# PASSAGE
▬▬▬
The implant uses 16 to 24 multichannel electrodes to replace the missing hair cells, House said. The miniaturization of computer components and faster microchips have benefited implant wearers, he said.

The first implants were bulky, single-electrode, single-channel boxes with protruding wires. Now they're sleek, over-the-ear units, while processing speeds have zoomed from 100 hertz to 1 billion hertz.

"Which makes it so much better for the ability to process sound," House said. "We can take complex sounds and manipulate them in a multitude of ways to allow the patient to get the optimum benefit from the implant."

He stressed that implant recipients don't instantly regain normal hearing.

"It requires a great deal of work on the part of the patient and their audiologist to tune the device, or what we call program it," he said.

"When they program it, they change the program as time goes on because the patient will find that different programs work better for them. There are actually several different programs within a CI (cochlear implant), depending upon the listening situation."

House said that the earlier a deaf child receives an implant, the better. An implant allows the child to learn language skills naturally, he said, and lets him or her attend regular school classes instead of special education programs.

Kristen Corey, 25, from Vista, received her implant when she was almost 3, after spinal meningitis robbed her of hearing when she was 22 months old.

In a telephone interview, with an operator typing questions and reading Corey's typed responses, she said implants are not for everyone, but the operation helped her.
▬▬▬
# QUESTIONS
1. Answer these questions about the cochlear implant passage:
(a) How many multichannel electrodes does the implant use?
(b) Between which two figures did processing speeds increase?
(c) How old was Kristen Corey when spinal meningitis took her hearing?
2. Output the section of the cochlear implant passage that runs from "House said that" to "22 months old.", copying it without any changes.

[Dataset entries]
▬▬▬
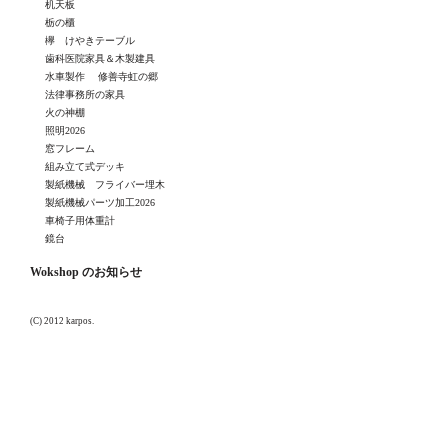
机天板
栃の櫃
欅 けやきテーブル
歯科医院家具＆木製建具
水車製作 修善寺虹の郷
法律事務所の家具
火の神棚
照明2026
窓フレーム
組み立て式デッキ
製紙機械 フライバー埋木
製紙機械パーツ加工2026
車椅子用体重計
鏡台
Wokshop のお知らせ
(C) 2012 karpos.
▬▬▬
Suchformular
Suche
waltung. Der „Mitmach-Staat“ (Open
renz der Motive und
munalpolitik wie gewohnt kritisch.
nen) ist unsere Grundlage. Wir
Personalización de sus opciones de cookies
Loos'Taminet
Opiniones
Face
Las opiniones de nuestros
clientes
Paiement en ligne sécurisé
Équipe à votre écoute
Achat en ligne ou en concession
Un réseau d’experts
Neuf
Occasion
▬▬▬
# SOLUTIONS FOR EACH TASK
1.
(a) 16 to 24
(b) From 100 hertz to 1 billion hertz
(c) 22 months old

2.
House said that the earlier a deaf child receives an implant, the better. An implant allows the child to learn language skills naturally, he said, and lets him or her attend regular school classes instead of special education programs.

Kristen Corey, 25, from Vista, received her implant when she was almost 3, after spinal meningitis robbed her of hearing when she was 22 months old.